CRYSTALLOGRAPHIC PHASE-TRANSITIONS IN ACTINIDE METALS AS A FUNCTION OF PRESSURE

We present first-principles calculations of the equilibrium volumes and crystal structures of the light actinides (Th-Pu). The calculated equilibrium volumes for f.c.c. Th, b.c.t. Pu, alpha-U, and beta-Np are found to agree reasonably well with the experimental data, and when comparing the total energies of the b.c.c., f.c.c., b.c.t., alpha-U, and beta-Np structures we obtain the correct crystal structures for all studied systems.
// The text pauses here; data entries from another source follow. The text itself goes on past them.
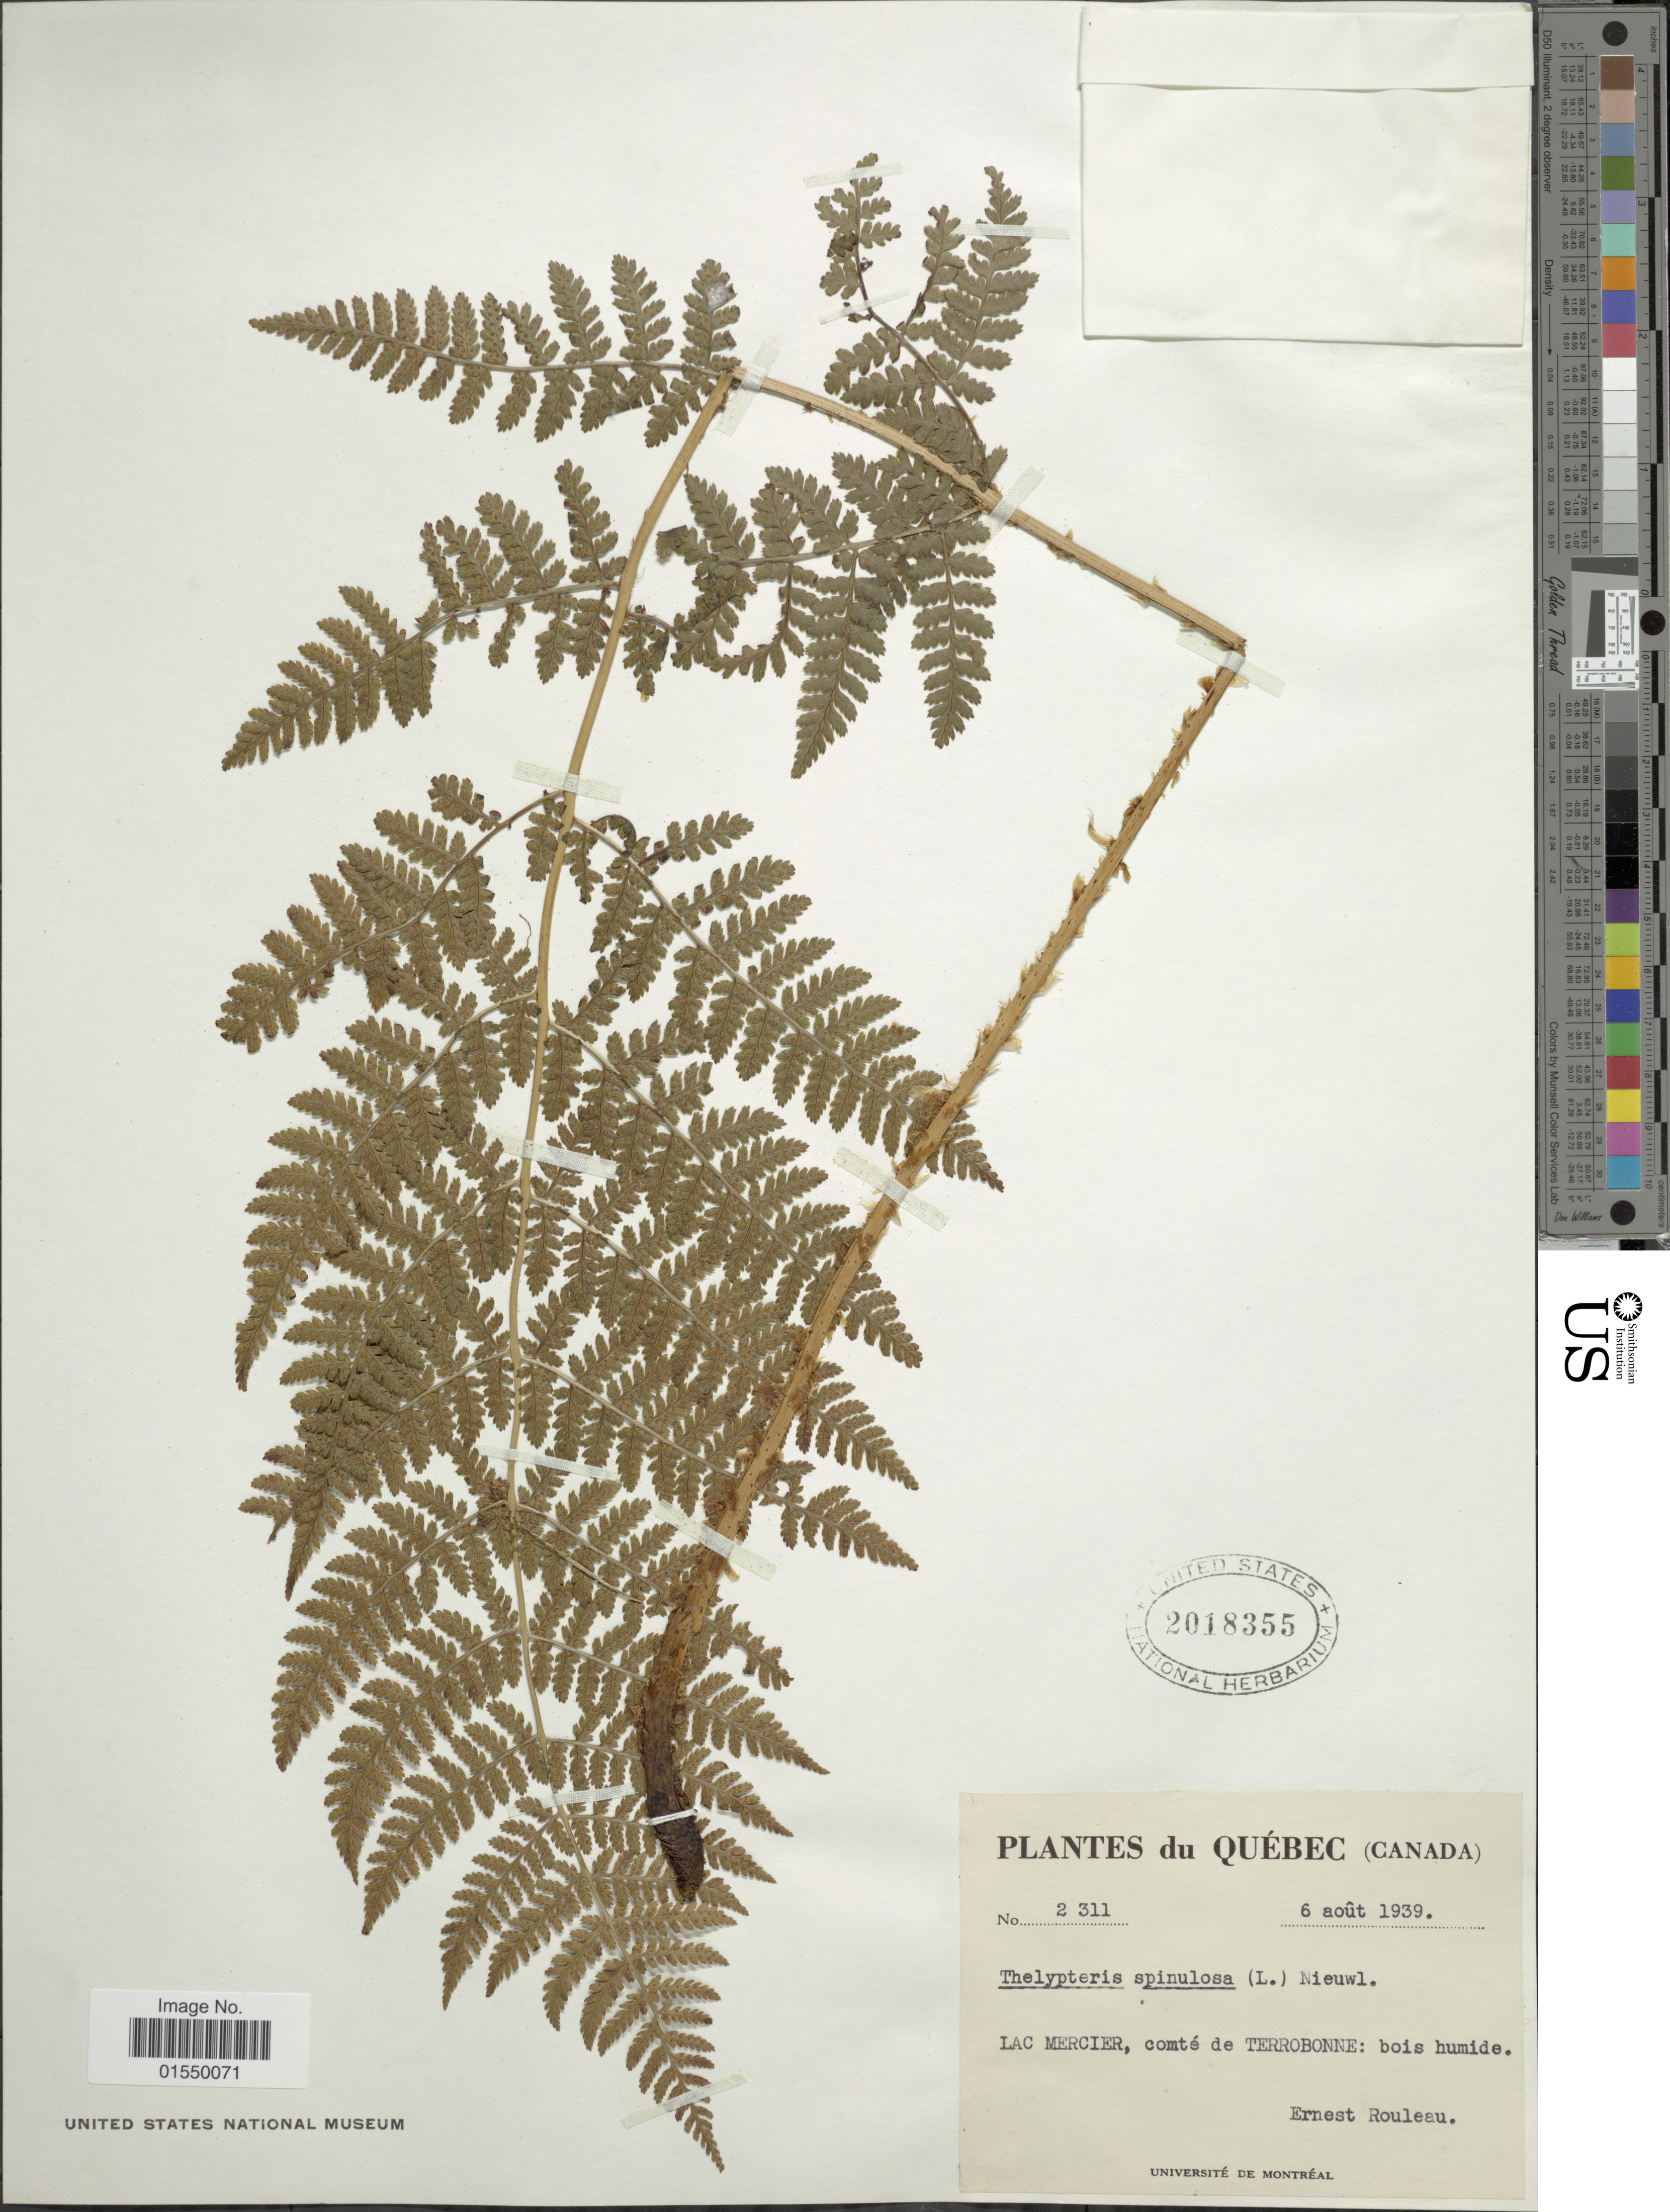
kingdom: Plantae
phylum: Tracheophyta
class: Polypodiopsida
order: Polypodiales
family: Dryopteridaceae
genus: Dryopteris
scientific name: Dryopteris carthusiana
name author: (Villars) H.P. Fuchs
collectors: J. Rouleau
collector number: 2311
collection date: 1939-08-06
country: Canada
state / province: Quebec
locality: Lac Mercier, comte de Terrobonne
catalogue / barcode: US 2018355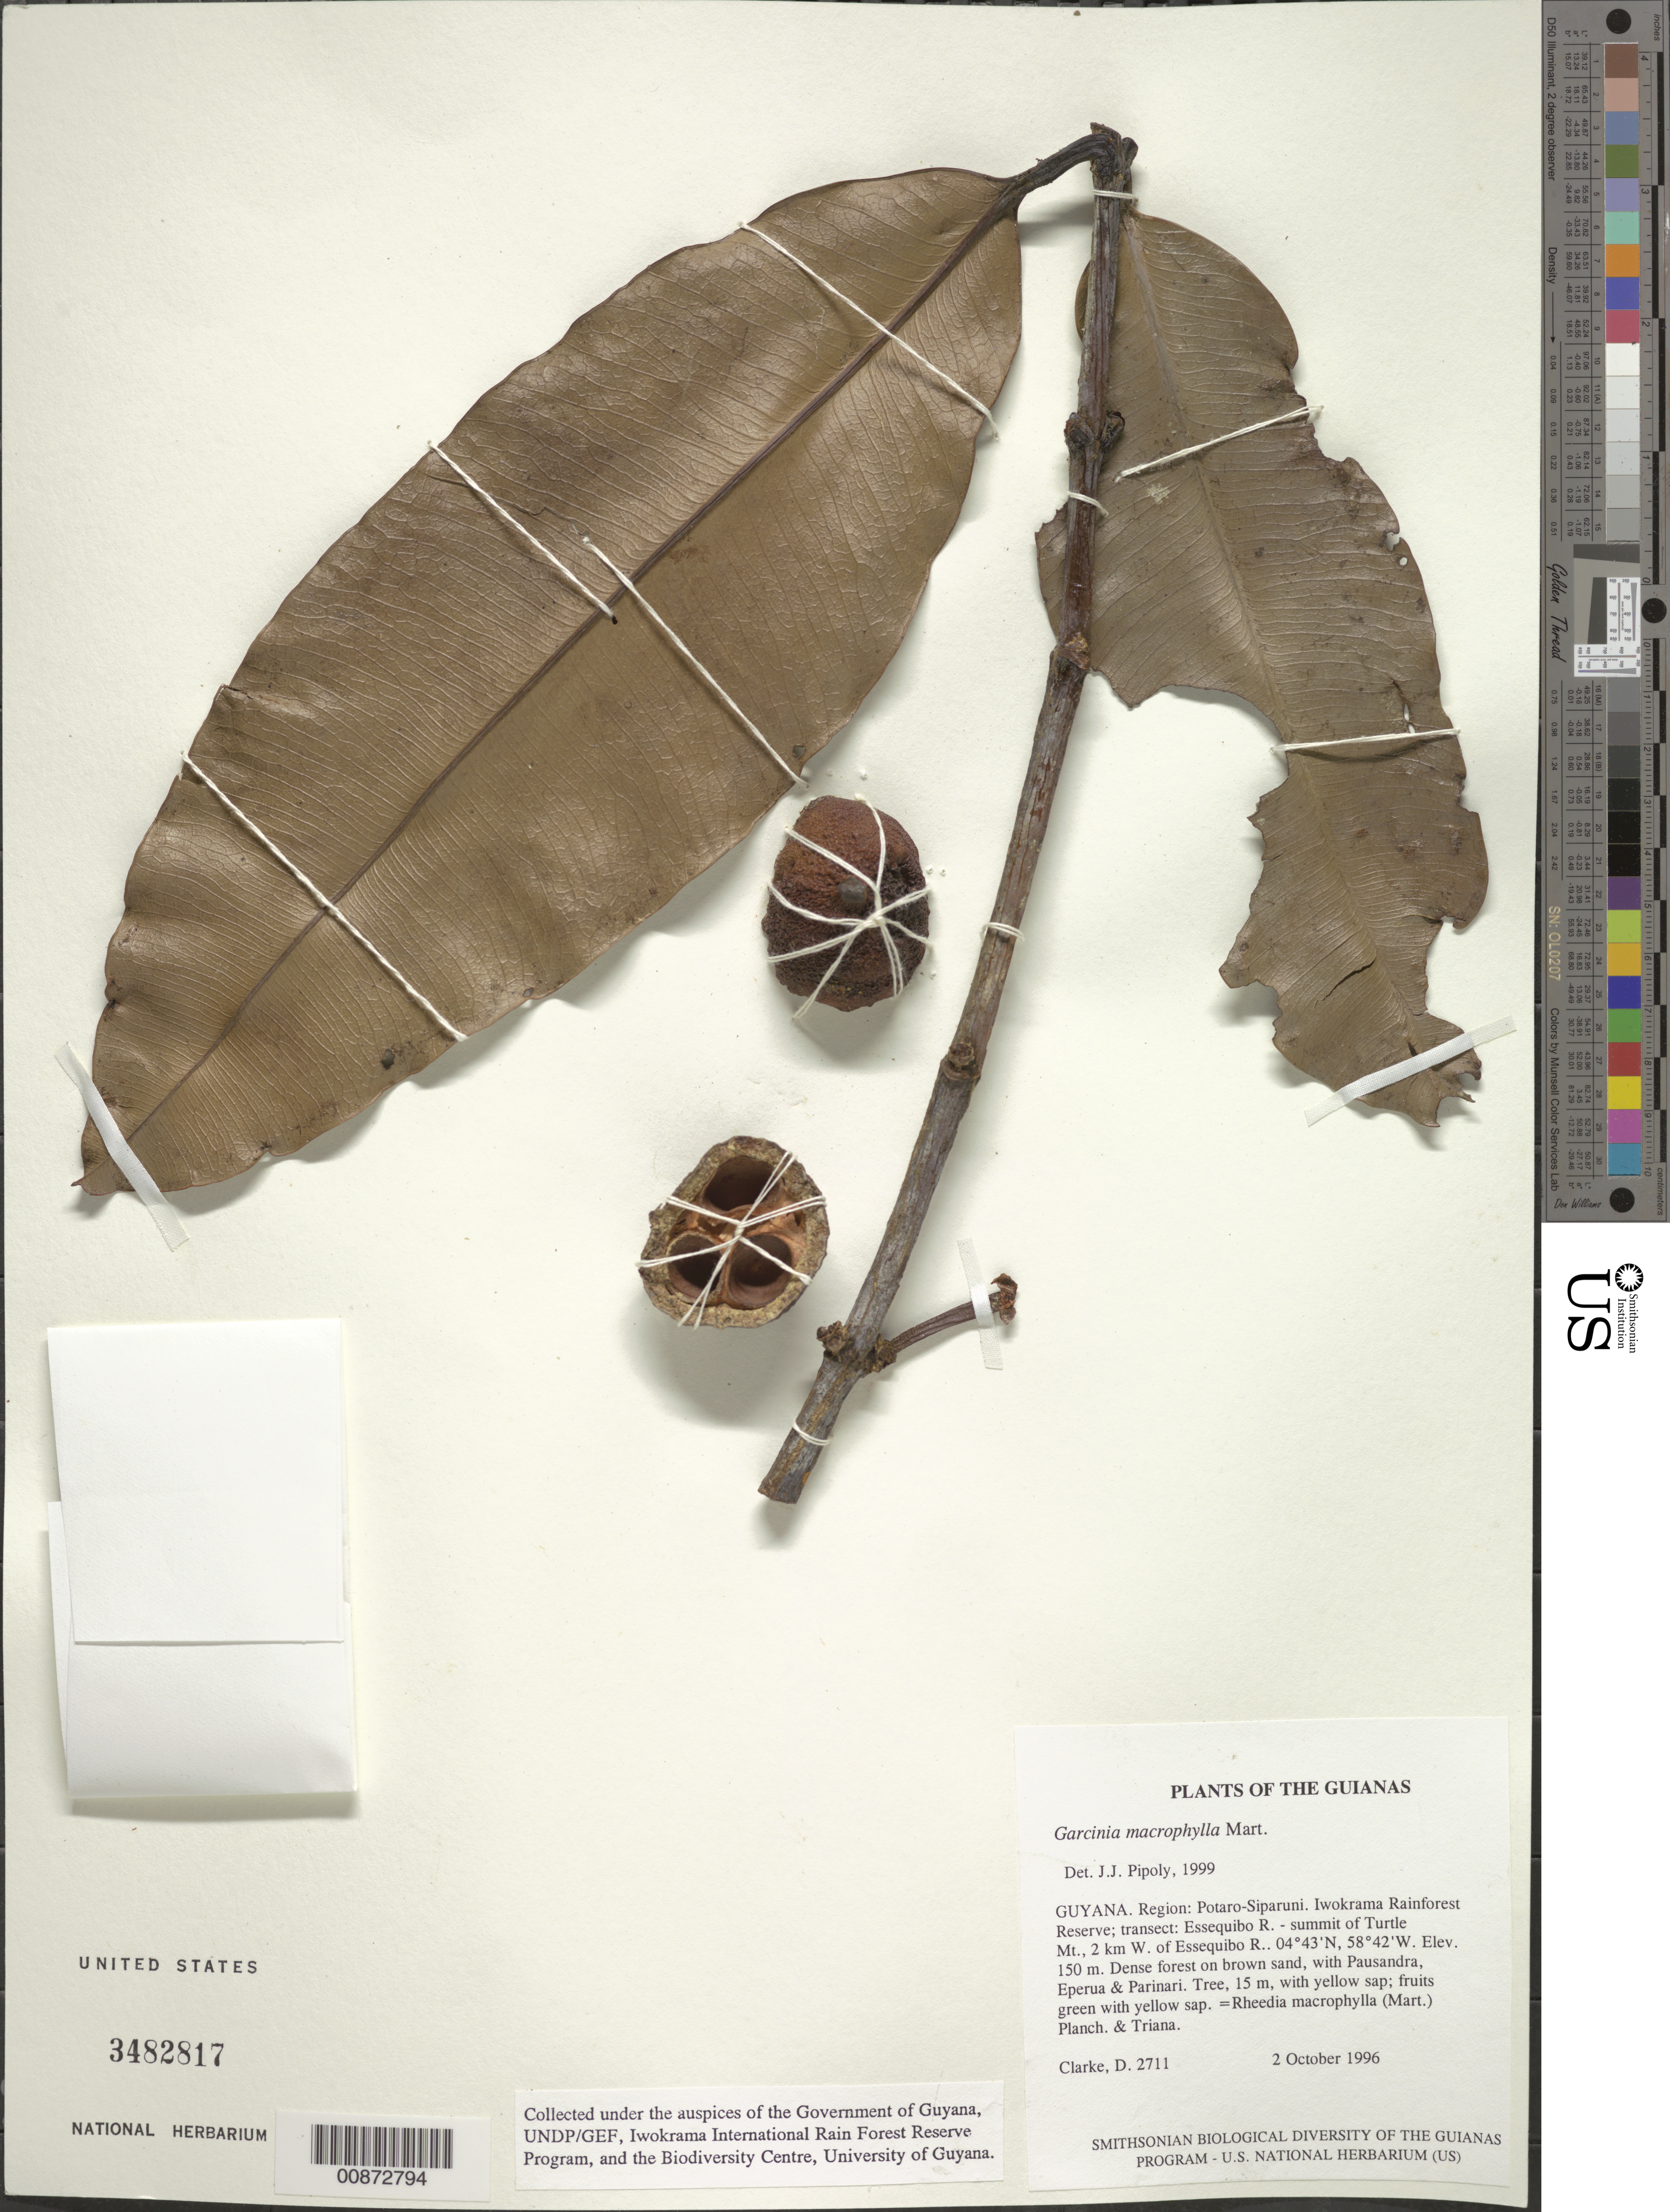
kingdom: Plantae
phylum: Tracheophyta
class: Magnoliopsida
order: Malpighiales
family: Clusiaceae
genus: Garcinia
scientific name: Garcinia macrophylla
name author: Mart.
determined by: Pipoly, J. J., III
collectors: H. D. Clarke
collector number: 2711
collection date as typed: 2 October 1996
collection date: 1996-10-02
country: Guyana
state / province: Potaro-Siparuni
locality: Iwokrama Rainforest Reserve; transect: Essequibo R. - summit of Turtle Mt., 2 km W. of Essequibo R.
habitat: Dense forest on brown sand, with Pausandra, Eperua & Parinari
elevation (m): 150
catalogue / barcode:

Also, the calculated equilibrium volumes for Th-Pu, using a hypothetical f.c.c. structure, have been calculated and it is demonstrated that although spin-orbit coupling is included in these calculations the calculated equilibrium volume of Pu is smaller than for Np, in disagreement with experiment. Moreover, the calculated tetragonal elastic constant, C', is shown to be negative for b.c.c. U, b.c.c. Np, b.c.c. Pu and f.c.c. Pu. Thus, our zero temperature calculations suggest that the b.c.c. structure is unstable for these elements and that f.c.c. Pu is also unstable. This is in conflict with experiment and we are led to the conclusion that temperature effects must be of crucial importance for stabilizing cubic structures in U, Np, and Pu. Further, as a function of decreasing volume we predict a crystal structure sequence f.c.c. --> b.c.t. --> f.c.c. in Th, a sequence alpha-U --> b.c.t. --> b.c.c, in U, and a sequence beta-Np --> b.c.t. --> b.c.c. in Np. Also, a sequence of transitions in Sc as a function of decreasing volume have been calculated, namely h.c.p. --> f.c.c. --> omega --> beta-Np --> b.c.c.